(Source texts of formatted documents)
*-*-*

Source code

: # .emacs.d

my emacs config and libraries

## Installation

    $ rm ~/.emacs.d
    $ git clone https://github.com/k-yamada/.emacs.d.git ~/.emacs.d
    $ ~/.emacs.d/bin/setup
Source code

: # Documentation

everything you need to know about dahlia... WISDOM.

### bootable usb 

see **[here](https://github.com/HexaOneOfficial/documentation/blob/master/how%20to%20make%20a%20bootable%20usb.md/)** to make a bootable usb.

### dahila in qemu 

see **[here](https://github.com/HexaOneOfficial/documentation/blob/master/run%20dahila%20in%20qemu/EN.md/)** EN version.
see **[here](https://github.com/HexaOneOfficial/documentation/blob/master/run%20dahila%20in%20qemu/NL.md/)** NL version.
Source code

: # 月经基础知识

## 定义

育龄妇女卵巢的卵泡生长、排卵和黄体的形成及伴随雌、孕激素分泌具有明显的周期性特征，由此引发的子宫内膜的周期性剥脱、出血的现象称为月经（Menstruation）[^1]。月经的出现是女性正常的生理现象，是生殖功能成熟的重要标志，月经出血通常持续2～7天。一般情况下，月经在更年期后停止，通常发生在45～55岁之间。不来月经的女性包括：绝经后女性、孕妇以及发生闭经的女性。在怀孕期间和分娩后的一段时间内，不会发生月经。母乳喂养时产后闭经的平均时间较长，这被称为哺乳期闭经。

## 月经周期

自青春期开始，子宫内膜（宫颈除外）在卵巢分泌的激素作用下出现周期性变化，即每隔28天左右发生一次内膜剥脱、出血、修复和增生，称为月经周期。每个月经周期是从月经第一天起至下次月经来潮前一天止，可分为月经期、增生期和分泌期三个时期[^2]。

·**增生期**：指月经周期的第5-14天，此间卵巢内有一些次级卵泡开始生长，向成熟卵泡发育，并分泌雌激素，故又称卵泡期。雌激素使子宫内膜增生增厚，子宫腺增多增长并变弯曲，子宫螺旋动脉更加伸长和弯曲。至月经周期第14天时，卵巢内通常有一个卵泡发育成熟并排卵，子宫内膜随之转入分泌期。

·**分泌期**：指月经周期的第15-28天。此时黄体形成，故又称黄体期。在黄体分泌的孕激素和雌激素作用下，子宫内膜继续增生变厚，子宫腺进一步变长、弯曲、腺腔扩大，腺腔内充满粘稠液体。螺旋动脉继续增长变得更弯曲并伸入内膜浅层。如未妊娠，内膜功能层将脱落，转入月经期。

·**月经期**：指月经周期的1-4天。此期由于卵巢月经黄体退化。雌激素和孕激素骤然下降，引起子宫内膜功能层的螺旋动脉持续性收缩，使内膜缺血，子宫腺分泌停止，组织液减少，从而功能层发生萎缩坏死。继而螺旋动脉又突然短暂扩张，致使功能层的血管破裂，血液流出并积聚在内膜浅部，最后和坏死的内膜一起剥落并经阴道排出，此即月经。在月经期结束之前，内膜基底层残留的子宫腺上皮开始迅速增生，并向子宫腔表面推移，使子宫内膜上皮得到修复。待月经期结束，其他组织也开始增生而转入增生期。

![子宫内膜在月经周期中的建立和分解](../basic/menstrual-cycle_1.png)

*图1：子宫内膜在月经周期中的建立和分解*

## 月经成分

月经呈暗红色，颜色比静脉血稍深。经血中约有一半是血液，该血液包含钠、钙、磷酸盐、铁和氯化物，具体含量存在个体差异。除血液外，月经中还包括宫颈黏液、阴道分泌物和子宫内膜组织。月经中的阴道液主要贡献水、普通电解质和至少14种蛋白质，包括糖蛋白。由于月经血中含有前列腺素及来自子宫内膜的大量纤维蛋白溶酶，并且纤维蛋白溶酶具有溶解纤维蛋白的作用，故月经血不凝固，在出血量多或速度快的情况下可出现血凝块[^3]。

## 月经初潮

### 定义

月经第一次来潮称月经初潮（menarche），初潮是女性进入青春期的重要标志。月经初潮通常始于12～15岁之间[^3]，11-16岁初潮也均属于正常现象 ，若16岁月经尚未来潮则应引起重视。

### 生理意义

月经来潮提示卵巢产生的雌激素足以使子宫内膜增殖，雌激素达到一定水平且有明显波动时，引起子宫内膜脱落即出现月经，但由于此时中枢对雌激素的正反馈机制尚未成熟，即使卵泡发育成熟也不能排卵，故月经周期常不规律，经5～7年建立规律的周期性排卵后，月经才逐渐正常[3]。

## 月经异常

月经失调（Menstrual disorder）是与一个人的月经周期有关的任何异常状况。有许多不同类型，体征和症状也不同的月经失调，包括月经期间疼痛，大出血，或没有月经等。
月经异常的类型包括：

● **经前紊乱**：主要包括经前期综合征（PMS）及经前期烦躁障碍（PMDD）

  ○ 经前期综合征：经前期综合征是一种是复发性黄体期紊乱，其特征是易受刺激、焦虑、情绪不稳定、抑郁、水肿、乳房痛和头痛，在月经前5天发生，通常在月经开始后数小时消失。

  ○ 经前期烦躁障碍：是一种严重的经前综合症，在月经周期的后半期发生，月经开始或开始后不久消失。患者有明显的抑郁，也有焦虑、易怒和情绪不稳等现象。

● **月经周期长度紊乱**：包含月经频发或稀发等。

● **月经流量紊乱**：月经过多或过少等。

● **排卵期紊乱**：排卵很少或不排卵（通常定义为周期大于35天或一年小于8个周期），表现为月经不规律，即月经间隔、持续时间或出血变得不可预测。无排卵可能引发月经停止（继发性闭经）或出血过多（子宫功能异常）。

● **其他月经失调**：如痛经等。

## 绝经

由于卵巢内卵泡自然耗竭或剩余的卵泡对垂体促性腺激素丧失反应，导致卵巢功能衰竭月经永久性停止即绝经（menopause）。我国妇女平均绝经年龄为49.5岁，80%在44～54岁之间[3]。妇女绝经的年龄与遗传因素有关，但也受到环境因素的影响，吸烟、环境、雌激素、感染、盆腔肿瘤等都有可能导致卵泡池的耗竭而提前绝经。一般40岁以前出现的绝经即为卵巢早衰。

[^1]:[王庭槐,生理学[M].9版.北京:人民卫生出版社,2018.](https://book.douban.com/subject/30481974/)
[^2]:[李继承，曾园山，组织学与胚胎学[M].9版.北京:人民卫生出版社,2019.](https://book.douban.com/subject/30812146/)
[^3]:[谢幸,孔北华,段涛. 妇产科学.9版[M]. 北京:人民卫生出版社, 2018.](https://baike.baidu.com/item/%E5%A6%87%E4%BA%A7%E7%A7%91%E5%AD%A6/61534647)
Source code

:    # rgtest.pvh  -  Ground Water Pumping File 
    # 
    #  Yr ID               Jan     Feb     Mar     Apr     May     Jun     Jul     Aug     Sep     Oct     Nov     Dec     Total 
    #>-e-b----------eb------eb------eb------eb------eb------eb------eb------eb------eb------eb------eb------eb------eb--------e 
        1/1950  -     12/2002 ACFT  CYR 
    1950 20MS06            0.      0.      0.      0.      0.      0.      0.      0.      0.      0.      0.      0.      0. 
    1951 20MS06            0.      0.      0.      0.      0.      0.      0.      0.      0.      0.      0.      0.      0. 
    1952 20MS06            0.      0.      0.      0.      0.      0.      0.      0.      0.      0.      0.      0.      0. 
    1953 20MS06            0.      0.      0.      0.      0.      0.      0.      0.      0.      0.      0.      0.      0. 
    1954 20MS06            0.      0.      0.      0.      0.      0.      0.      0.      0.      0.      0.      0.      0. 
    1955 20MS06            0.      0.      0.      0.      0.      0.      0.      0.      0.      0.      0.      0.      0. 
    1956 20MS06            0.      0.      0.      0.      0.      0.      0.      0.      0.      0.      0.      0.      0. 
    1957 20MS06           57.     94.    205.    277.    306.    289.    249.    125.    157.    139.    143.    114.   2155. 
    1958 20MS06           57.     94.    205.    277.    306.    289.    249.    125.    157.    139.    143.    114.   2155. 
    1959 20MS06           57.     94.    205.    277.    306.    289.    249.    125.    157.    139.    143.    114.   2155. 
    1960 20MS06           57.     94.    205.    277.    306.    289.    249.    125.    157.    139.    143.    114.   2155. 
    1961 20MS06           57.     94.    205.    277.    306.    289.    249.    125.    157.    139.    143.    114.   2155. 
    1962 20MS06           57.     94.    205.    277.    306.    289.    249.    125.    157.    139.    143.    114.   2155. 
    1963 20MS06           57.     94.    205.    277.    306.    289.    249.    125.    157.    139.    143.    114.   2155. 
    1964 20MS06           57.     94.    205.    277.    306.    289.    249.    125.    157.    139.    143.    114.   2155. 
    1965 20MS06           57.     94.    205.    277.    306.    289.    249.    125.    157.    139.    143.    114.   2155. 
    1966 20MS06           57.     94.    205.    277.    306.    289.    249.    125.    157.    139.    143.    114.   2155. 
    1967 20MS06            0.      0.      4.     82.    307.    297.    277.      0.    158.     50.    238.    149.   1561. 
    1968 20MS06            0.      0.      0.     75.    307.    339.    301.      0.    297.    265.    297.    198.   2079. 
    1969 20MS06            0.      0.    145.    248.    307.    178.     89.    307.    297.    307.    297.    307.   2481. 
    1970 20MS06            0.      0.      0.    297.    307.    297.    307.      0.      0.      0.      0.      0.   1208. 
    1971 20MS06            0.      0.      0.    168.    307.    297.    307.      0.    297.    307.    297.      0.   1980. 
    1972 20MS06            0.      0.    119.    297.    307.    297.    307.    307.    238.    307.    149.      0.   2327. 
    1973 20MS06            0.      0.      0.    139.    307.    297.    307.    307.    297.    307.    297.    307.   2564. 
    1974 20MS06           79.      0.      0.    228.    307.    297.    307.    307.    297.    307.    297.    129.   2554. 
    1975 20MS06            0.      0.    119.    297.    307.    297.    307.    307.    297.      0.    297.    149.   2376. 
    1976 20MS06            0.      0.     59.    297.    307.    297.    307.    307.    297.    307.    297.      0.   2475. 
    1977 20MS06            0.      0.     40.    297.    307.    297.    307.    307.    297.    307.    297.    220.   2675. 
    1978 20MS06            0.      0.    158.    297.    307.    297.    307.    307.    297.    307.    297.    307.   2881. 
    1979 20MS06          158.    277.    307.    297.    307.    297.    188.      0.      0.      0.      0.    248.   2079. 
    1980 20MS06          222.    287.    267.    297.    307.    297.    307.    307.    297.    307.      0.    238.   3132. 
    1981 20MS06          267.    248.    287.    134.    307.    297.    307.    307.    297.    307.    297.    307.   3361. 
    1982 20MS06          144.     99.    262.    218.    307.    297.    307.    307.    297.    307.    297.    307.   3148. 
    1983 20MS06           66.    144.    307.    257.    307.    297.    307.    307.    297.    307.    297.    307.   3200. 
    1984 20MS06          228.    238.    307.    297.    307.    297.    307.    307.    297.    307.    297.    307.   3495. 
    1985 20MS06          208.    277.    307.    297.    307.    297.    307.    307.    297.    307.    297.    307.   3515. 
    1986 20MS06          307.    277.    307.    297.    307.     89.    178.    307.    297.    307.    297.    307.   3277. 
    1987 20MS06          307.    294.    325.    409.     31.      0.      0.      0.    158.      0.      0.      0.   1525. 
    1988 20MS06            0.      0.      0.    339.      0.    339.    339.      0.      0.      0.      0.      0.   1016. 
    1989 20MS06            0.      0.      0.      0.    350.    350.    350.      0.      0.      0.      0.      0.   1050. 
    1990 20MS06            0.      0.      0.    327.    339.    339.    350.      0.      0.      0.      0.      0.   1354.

*-*-*

> **Work required**
Write out the records again, beginning at the very first line and stopping after the line that contains "### dahila in qemu", with that line included.

> **Expected answer**
Source code

: # .emacs.d

my emacs config and libraries

## Installation

    $ rm ~/.emacs.d
    $ git clone https://github.com/k-yamada/.emacs.d.git ~/.emacs.d
    $ ~/.emacs.d/bin/setup
Source code

: # Documentation

everything you need to know about dahlia... WISDOM.

### bootable usb 

see **[here](https://github.com/HexaOneOfficial/documentation/blob/master/how%20to%20make%20a%20bootable%20usb.md/)** to make a bootable usb.

### dahila in qemu 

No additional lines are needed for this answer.